Peter Stack of the San Francisco Chronicle described it as "fitful, tritely amusing" and "filled with little but empty gestures, contrivance and jokes that fizzle." He added, "Still, the movie, for all its imploding moments and artificial dialogue, is surprisingly well-acted, its characters given a chance by director David Anspaugh to be vital, almost as if the actors went to extraordinary pains to overcome the lame script."

In The Washington Post, Desson Howe said the film "skitters somewhere between mildly diverting and lukewarm . . . a feel-good, comically mediocre also-ran . . . the kind of movie in which everyone takes a turn being terminally adorable."

Dennis King said the film "is just too, too precious" and a "self-indulgent movie".

Chris Hicks at Deseret News said "Attempts at cleverness are too clever, characters' quirky traits seem contrived and here the situations are just too obviously a writer's conceit."

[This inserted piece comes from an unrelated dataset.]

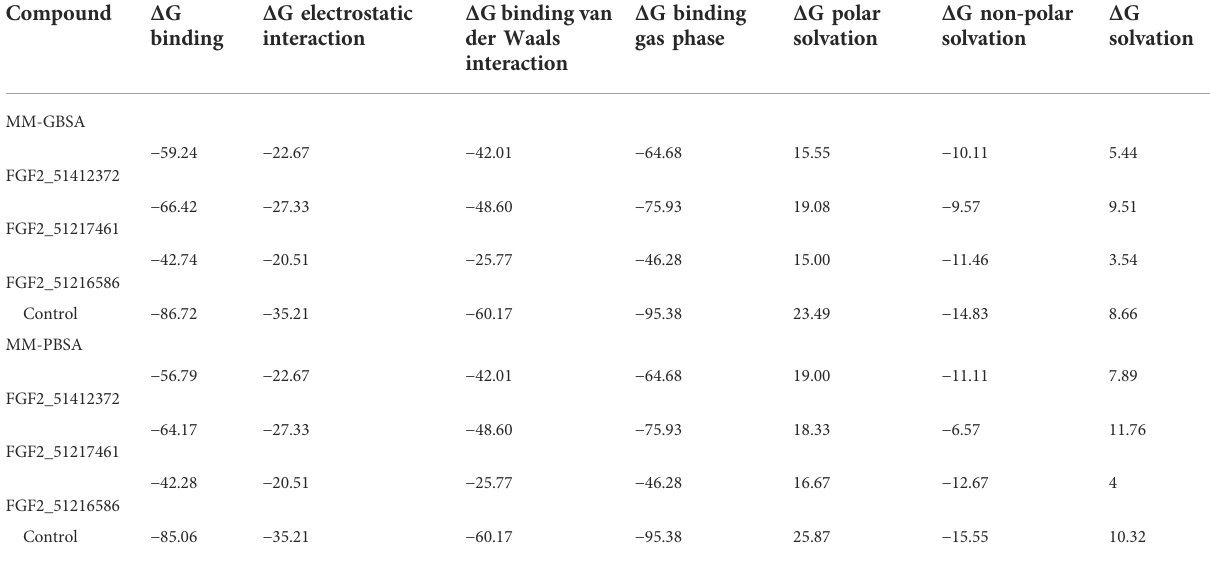
TABLE 1 Binding interaction energies estimated by two methods (MM-GBSA and MM-PBSA). The score against each parameter is given in kcal/mol. Compound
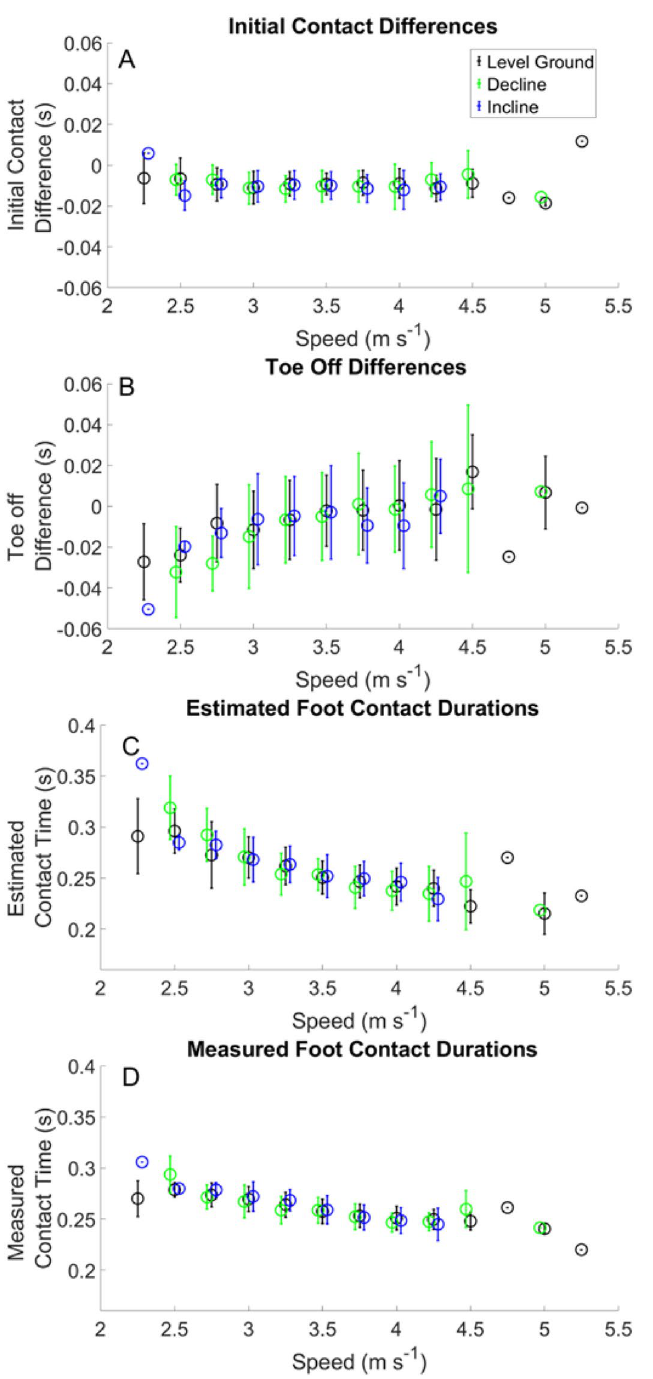
Figure 1. Gait event differences estimated from foot mounted IMUs (Panels A and B ). Panels ( C ) and ( D ) show the estimated and measured contact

Marjorie Baumgarten of The Austin Chronicle said: "Too many paths of emotional discovery are embarked upon without delivering any true sense of arrival or even destination."

Jeanne Aufmuth of Palo Alto Online said: "Four women--a widow (Elizabeth Perkins), a virgin (Gwyneth Paltrow), a divorcee (Kathleen Turner) and a wife (Whoopi Goldberg)--are bound loosely together by family and friendship, and although a husband's death, a neurotic young love and a crumbling marriage are thrown into the mix to stir things up a bit, the bonds that attach these women are never truly tested."

===Box office===
The film grossed $2,484,226 in the United States and Canada and $10 million worldwide.